■ EXERCISE DESCRIPTION ■
Copy out, character for character, everything in the material from the line containing "state / province: Huánuco" down to the line containing "collectors: K. Iwatsuki, N.", both lines included.

■ SUPPLIED DATA ■
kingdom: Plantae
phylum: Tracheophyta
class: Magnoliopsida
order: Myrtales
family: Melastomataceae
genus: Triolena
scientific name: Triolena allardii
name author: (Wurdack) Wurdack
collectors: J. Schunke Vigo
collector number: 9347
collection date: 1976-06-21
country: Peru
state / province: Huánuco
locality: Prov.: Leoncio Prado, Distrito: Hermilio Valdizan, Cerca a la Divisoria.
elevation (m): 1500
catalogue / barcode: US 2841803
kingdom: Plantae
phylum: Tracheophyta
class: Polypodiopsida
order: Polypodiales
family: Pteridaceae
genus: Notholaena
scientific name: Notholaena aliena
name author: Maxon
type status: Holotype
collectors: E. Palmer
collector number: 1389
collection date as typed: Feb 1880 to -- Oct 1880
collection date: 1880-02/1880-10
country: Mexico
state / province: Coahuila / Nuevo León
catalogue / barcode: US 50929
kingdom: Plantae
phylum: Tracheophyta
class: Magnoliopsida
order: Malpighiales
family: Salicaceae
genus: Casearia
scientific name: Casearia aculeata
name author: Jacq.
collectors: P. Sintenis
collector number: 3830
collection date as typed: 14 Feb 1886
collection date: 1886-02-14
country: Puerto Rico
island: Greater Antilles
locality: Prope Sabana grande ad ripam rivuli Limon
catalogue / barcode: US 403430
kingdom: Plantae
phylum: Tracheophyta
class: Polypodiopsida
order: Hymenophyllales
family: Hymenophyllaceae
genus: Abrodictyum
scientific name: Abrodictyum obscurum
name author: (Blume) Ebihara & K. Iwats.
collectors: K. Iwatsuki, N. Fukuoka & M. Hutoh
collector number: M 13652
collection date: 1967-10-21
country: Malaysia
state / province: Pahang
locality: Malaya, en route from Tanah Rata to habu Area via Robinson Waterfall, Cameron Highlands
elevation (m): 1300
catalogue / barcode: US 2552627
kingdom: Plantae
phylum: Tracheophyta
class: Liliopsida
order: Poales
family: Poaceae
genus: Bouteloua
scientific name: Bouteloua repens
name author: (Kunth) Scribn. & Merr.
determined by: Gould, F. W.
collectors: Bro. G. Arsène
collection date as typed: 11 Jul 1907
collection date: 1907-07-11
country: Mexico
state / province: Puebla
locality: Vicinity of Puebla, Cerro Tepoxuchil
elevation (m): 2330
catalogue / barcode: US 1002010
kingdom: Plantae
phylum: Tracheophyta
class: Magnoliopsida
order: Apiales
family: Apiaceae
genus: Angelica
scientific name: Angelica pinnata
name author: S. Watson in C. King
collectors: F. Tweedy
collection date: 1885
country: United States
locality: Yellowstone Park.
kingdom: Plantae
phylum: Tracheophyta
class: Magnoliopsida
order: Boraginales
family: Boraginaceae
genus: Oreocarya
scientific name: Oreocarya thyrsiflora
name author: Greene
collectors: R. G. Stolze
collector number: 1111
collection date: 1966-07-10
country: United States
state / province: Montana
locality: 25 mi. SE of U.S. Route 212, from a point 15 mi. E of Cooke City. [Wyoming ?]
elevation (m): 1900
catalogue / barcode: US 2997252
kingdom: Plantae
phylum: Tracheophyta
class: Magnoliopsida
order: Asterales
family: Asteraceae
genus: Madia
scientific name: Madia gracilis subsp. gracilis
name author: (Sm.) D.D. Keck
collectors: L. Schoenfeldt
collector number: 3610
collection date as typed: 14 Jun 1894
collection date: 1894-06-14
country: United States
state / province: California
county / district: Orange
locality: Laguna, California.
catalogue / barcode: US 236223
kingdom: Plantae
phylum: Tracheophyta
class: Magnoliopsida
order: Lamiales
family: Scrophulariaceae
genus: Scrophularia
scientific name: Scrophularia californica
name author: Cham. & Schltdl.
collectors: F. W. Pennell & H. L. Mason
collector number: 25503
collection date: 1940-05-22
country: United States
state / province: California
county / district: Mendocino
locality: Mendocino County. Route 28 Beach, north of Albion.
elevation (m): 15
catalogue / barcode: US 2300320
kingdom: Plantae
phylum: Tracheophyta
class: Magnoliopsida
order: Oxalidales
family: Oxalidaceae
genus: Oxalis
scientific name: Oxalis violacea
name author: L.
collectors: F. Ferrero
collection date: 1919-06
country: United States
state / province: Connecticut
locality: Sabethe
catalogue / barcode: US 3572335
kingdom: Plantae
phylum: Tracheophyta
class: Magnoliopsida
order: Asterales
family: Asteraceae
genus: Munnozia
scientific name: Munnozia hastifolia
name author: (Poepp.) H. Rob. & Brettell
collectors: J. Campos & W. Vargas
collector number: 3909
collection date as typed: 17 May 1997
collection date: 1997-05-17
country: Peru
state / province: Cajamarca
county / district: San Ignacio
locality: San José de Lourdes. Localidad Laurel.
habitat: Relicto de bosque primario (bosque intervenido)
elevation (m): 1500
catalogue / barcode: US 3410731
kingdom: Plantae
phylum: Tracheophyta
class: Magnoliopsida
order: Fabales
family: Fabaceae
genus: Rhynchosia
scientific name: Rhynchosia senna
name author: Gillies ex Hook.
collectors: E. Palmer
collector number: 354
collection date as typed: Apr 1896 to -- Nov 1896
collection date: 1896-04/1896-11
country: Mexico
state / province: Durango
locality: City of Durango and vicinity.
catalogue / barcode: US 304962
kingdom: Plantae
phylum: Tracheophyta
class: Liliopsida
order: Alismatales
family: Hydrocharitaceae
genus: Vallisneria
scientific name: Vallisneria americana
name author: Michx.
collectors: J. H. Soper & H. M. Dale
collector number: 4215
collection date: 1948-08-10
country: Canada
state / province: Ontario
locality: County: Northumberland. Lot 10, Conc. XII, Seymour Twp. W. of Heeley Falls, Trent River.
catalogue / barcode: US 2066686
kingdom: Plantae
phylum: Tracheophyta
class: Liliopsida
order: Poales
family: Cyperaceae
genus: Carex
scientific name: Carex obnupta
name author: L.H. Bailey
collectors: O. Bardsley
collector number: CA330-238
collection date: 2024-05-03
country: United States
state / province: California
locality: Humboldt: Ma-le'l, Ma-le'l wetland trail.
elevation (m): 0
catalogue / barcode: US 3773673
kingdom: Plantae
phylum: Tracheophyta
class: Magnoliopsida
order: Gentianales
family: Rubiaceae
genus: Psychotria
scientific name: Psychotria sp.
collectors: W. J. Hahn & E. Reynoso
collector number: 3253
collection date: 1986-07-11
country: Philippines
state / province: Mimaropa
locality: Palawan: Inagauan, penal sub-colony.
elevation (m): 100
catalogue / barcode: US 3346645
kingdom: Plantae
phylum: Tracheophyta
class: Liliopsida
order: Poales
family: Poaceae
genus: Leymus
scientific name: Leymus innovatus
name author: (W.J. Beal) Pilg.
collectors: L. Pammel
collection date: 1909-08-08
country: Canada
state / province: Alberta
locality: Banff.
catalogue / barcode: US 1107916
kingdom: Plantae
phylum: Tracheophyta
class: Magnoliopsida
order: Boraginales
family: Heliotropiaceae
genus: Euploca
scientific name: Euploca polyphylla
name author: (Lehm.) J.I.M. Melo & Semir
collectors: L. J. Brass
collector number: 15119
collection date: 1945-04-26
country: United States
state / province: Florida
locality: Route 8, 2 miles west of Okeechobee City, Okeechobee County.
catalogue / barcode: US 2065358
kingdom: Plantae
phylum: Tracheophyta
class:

■ WRITTEN REPLY ■
state / province: Huánuco
locality: Prov.: Leoncio Prado, Distrito: Hermilio Valdizan, Cerca a la Divisoria.
elevation (m): 1500
catalogue / barcode: US 2841803
kingdom: Plantae
phylum: Tracheophyta
class: Polypodiopsida
order: Polypodiales
family: Pteridaceae
genus: Notholaena
scientific name: Notholaena aliena
name author: Maxon
type status: Holotype
collectors: E. Palmer
collector number: 1389
collection date as typed: Feb 1880 to -- Oct 1880
collection date: 1880-02/1880-10
country: Mexico
state / province: Coahuila / Nuevo León
catalogue / barcode: US 50929
kingdom: Plantae
phylum: Tracheophyta
class: Magnoliopsida
order: Malpighiales
family: Salicaceae
genus: Casearia
scientific name: Casearia aculeata
name author: Jacq.
collectors: P. Sintenis
collector number: 3830
collection date as typed: 14 Feb 1886
collection date: 1886-02-14
country: Puerto Rico
island: Greater Antilles
locality: Prope Sabana grande ad ripam rivuli Limon
catalogue / barcode: US 403430
kingdom: Plantae
phylum: Tracheophyta
class: Polypodiopsida
order: Hymenophyllales
family: Hymenophyllaceae
genus: Abrodictyum
scientific name: Abrodictyum obscurum
name author: (Blume) Ebihara & K. Iwats.
collectors: K. Iwatsuki, N. Fukuoka & M. Hutoh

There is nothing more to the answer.